Zollo then suggested the joint venture purchase another nearby property, this time at North East Road Hillcrest.
According to Slattery’s judgement, Zollo told Polley that:
- The vendor (property owner) was known to him.
- The vendor was in a position of financial difficulty and had to sell the Hillcrest property at a favourable price.
- The vendor was indebted to Build It Pty Ltd, Zollo’s building company.
Zollo knew that none of these claims was true, according to Slattery’s judgment.
Without informing Polley, Zollo then entered into contracts for the purchase of the Hillcrest land and agreed to assign the contracts to the joint venture in consideration of Polley’s payment of $130,000 to him.
At that time Polley believed the $130,000 was a part payment for the purchase of the Hillcrest land.
Zollo knew Polley believed this to be the case, the judgment says,
But in fact, the $130,000 was a payment directly to Zollo – a fee for the assignment of the contracts to purchase the Hillcrest land.
Slattery found that Zollo’s statements to Polley about the transaction were untrue and misleading, and breached his legal duties.
“Each of the representations made by Mr Zollo to the plaintiffs (Polley and his self-managed super fund) in relation to the Hillcrest property were untrue: especially that there was no basis for the payment of any assignment fee because no work had been done by Mr Zollo as represented to the plaintiffs.”
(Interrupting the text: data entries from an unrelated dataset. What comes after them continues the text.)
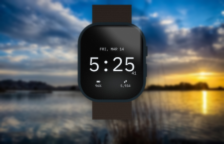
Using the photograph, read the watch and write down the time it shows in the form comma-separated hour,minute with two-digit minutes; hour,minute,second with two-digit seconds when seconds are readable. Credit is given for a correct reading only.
5,25
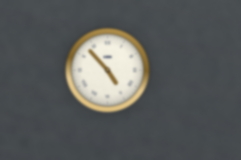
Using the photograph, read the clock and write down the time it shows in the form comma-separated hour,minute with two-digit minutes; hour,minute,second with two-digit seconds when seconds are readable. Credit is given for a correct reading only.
4,53
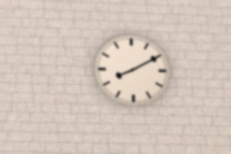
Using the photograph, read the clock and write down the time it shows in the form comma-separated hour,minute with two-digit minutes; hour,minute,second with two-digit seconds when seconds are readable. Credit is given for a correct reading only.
8,10
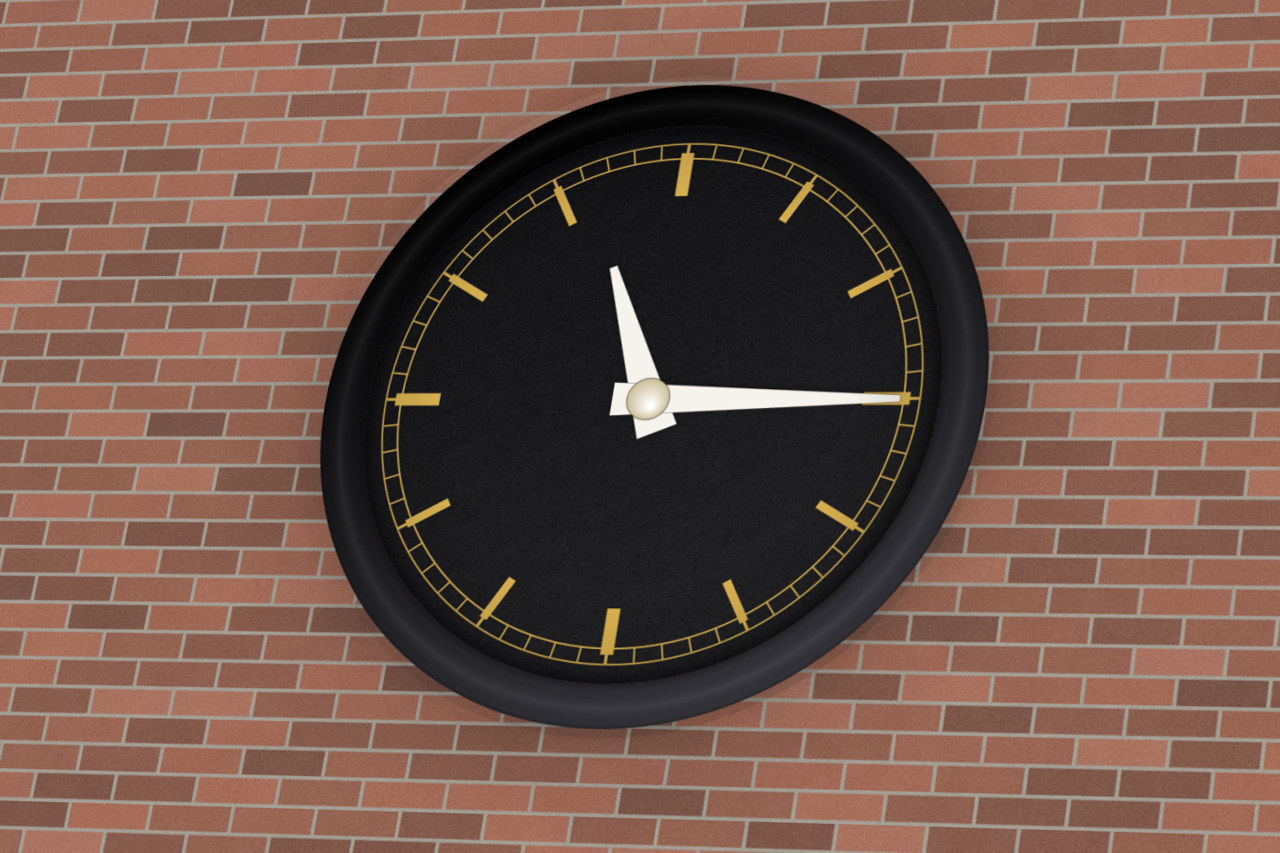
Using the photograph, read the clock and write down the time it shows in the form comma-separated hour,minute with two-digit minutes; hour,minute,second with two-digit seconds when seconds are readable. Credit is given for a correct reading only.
11,15
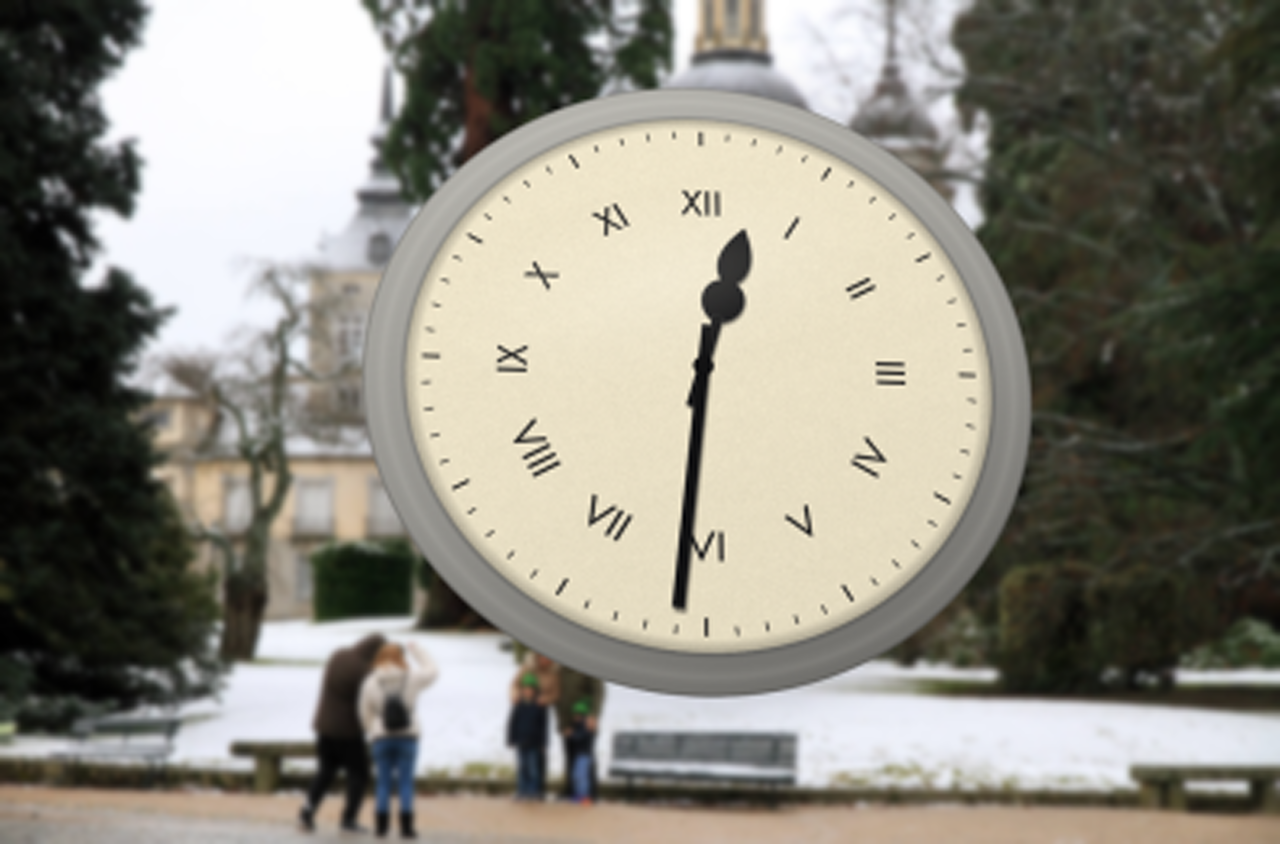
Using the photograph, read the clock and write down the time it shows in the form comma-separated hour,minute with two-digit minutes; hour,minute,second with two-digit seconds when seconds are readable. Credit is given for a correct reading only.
12,31
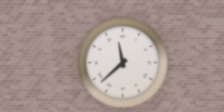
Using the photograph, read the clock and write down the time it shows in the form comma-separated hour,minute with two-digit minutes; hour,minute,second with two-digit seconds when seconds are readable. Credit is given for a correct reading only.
11,38
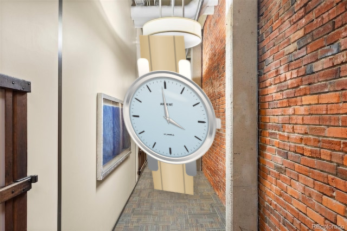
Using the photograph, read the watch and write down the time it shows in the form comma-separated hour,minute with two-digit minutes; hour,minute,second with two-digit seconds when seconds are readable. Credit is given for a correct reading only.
3,59
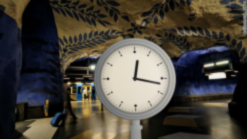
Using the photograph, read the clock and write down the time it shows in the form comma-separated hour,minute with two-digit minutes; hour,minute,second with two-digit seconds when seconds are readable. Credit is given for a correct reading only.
12,17
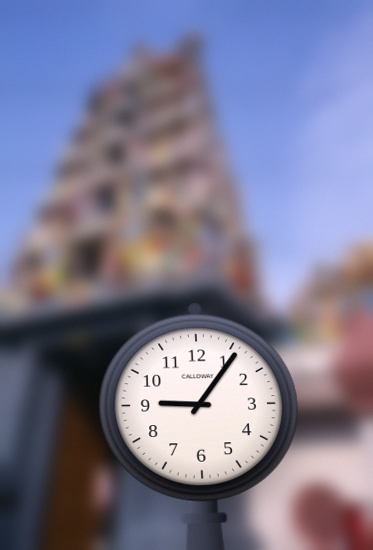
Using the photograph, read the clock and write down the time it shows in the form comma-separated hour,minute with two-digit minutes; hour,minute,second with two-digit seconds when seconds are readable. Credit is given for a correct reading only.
9,06
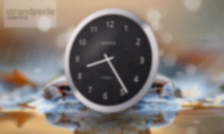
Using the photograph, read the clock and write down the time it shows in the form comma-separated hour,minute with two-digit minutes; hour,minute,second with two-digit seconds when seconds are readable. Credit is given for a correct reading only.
8,24
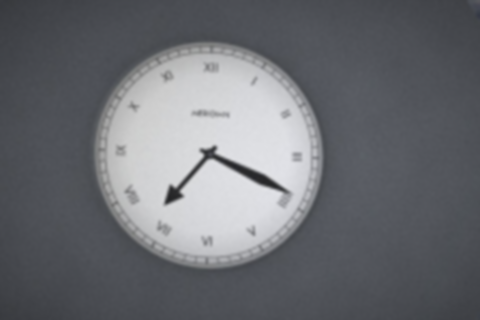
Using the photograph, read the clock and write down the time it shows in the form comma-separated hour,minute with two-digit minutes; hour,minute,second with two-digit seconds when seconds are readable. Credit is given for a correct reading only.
7,19
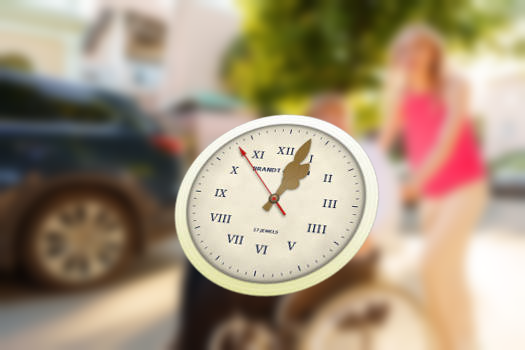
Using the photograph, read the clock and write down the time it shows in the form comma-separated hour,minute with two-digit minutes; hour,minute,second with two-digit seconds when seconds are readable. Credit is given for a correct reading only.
1,02,53
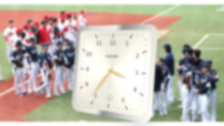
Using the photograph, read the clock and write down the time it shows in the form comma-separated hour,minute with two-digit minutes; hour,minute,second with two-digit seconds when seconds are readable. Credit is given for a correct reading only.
3,36
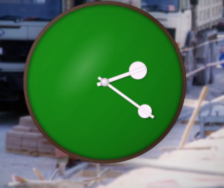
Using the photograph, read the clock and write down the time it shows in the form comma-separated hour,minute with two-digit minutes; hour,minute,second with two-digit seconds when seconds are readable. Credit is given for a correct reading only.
2,21
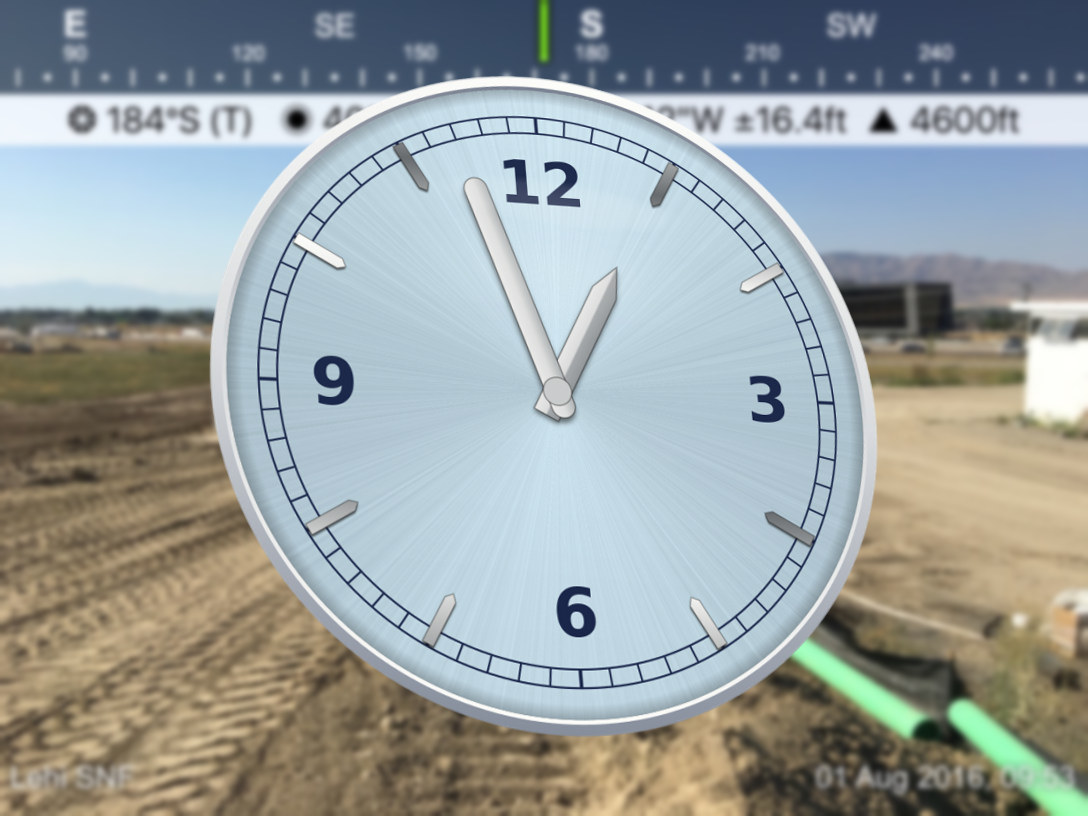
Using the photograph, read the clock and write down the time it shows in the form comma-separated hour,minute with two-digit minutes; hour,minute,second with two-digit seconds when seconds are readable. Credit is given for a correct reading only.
12,57
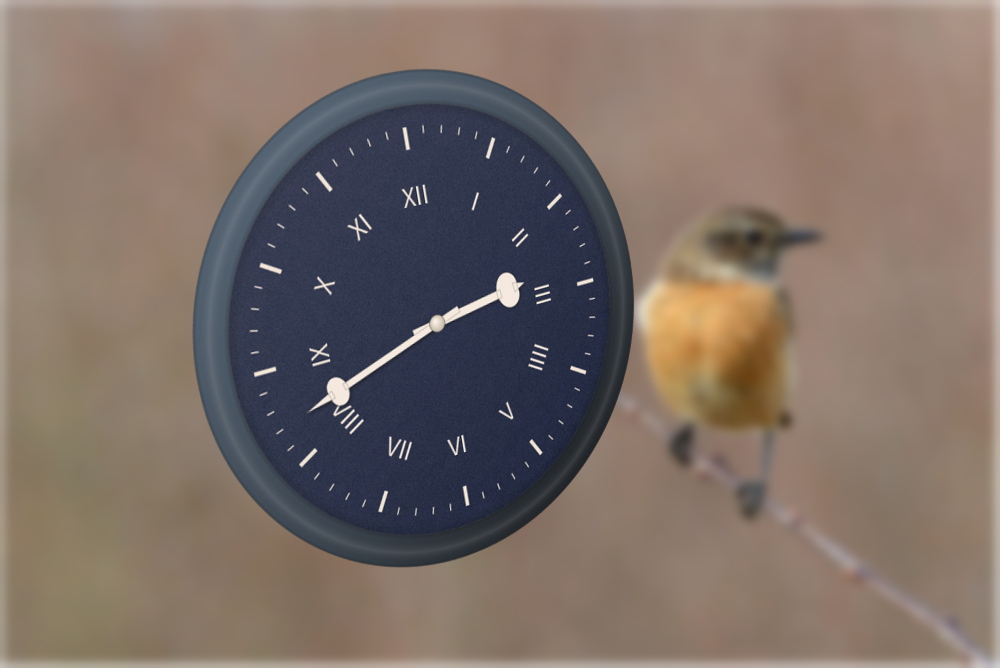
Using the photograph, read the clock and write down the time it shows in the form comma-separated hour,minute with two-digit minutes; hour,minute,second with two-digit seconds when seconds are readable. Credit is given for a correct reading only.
2,42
Slattery found that there was no evidence Polley lacked the mental capacity to enter into any of the transactions in relation to the joint venture.
The judge found he was acting under the effect of Zollo’s “misleading conduct” and “I would not find that he did not understand the nature of the transactions as I have described above”.
Zollo was asked in court whether he had given the undertaking to the District Court, in 2012, not to be a director of a building company.
According to Slattery’s judgment, Zollo said that his lawyer had mistakenly given such an undertaking, suggesting implicitly that he did not ever give such an undertaking.
Slattery found Zollo was deliberately misleading the court.
“I am unable to accept the denials of Mr Zollo that he never gave an undertaking to the District Court,” the judgment reads.
“I consider that this evidence is manifestly untrue and deliberately so.”
Zollo also claimed during the proceedings that he was merely an employee of Built It Pty Ltd.
“I reject this evidence as spurious,” the judgment reads.
“The evidence before the Court satisfies me that he was no mere employee but was the guiding hand and mind of Built It Pty Ltd.
“In effect, he was the company.”
Slattery ordered Zollo to pay $130,000 back to Polley’s superannuation fund and that Zollo’s fund transfer its 24/100 part ownership of the Muller Road property to Polley’s super fund.
Zollo and his super fund are also required to pay damages to Polley’s super fund for breach of financial duties under Australian consumer law.
The court will hear the parties as to consequential and other orders and in relation to costs and interest.